Don Backy/ “Con ‘Canzone’ il Clan Celentano mi fregò, ‘L’mmensità’ un inno di rabbia”

- Davide Giancristofaro Alberti

Don Backy racconta ad Eleonora Daniele la sua carriera, in diretta su Rai Uno: “Con “Canzone” il Clan Celentano si comportò in maniera subdola…”

Don Backy a Vieni da me
Don Backy (Rai)

Il grande Don Backy, cantautore famoso in particolare per il suo brano “L’mmensità”, è stato in collegamento stamane con il programma di Rai Uno, Storie Italiane. Le prime parole dell’artista toscano sono per la crisi che sta vivendo in queste settimane il mondo della musica, e in generale quello dell’arte e dello spettacolo, causa il coronavirus: “Se in un teatro ci sono 1000 posti, e ci devono andare solo 200 persone, quegli 800 posti che perdi devi farli saltare fuori in qualche modo se no uno ci si rimette”. Don Backy ha proseguito: “Noi cantanti abbiamo grosso bacino di utenza anche nei piccoli paesi, nelle feste di piazza, siamo noi che portiamo la musica leggera e la cultura in generale. Come si fa a lavorare? Come si fa a disciplinare la piazza, dicendo che ci devono andare solo duecento persone? Staremo a casa tutta l’estate quindi”. In studio passano quindi i grandi brani di Don Backy, a cominciare proprio da L’Immensità: “Non avevamo tanta tecnologia all’epoca – ricorda Aldo Caponi – dovevamo arrangiarci con un microfono secco e via andare. Il successo che ha avuto questa canzone non ha dipeso senza dubbio dalla mia interpretazione”.

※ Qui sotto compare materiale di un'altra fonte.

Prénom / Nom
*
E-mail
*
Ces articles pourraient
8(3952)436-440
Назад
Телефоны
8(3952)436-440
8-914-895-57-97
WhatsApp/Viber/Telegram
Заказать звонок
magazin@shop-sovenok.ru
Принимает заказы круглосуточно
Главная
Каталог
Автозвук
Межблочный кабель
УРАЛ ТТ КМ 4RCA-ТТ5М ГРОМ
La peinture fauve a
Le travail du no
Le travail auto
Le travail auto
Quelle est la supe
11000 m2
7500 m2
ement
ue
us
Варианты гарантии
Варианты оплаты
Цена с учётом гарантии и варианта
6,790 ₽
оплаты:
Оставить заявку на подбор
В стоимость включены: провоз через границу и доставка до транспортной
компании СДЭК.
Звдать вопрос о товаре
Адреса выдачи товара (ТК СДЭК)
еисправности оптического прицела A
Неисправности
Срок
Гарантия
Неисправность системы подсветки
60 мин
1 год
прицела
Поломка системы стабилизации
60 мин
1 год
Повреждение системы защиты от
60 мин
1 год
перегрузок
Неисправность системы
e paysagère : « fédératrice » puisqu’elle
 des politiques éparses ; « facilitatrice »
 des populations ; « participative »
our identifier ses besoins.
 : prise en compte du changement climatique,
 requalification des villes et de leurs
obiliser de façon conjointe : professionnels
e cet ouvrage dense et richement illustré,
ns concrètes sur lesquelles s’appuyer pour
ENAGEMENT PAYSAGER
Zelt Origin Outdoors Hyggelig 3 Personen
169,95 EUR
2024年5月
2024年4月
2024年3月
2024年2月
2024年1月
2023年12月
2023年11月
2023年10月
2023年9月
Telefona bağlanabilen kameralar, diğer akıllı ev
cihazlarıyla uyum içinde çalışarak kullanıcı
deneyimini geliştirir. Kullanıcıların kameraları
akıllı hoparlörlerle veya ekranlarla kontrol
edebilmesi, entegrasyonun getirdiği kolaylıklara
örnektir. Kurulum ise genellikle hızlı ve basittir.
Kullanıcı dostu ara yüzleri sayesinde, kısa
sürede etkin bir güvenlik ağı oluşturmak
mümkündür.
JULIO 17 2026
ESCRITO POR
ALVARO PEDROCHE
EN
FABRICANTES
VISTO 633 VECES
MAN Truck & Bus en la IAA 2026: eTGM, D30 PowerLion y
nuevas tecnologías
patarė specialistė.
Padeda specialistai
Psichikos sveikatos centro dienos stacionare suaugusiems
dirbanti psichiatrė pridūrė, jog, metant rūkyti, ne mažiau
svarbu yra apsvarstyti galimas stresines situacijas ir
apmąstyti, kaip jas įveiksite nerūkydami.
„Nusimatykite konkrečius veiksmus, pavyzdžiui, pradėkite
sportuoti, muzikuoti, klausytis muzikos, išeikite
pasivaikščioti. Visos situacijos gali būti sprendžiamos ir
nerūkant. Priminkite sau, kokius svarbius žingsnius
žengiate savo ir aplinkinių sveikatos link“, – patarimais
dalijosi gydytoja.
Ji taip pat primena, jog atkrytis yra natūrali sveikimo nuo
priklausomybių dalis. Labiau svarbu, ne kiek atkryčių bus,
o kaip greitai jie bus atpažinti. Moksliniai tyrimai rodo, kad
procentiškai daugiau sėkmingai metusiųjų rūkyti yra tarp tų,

DON BACKY: “L’IMMENSITA’? COME L’HANNO CANTATA GLI ALTRI…”

“Apprezzo come l’hanno cantata gli altri – ha proseguito Don Backy – come Johnny Dorelli, ma come l’ho cantata io e come l’ha cantata Gianna Nannini è stato il top. Questa non è una canzonetta, è una preghiera, un grido, un qualcosa che va cantata con rabbia, non solo con amore, la spiritualità che è dentro questa canzone è arrivata al cuore e ed è per questo che ha travalicato il tempo e lo spazio, è una preghiera, è un qualcosa come dire “ti svegli, siamo qua!”. Si passa quindi a parlare di “Canzone”, brano scritto da Don Backy ma portato al Festival di Sanremo da Celentano con Milva: “L’avevo scritta prima dell’immensità, era il ’66, mi ero lasciato con la ragazza che poi in seguito ho sposato, e non doveva uscire. Soffrivo molto e scrissi questa canzone, ma doveva rimanere per me, una sofferenza mia personale. Dopo ci siamo rimessi assieme nel ’67 e nel ’68, quando ebbi la proposta di tornare a Sanremo, la portai, e fortunatamente, perchè è stato un grande successo”. Don Backy ricorda la diatriba con il Molleggiato proprio per quel brano: “Ci andò lui al posto mio assieme alla grandiosa Milva. Canzone era mia ma la persi visto che i signori del Clan Celentano agirono un po’ in maniera subdola, io quell’anno partecipai con Casa Bianca e non si potevano portare due canzoni assieme”. Don Backy ha poi ironizzato: “Secondo me a Carlotta (la figlia di Eleonora Daniele ndr) – le verrà una voce meravigliosa a sentire tutte ste canzoni…”.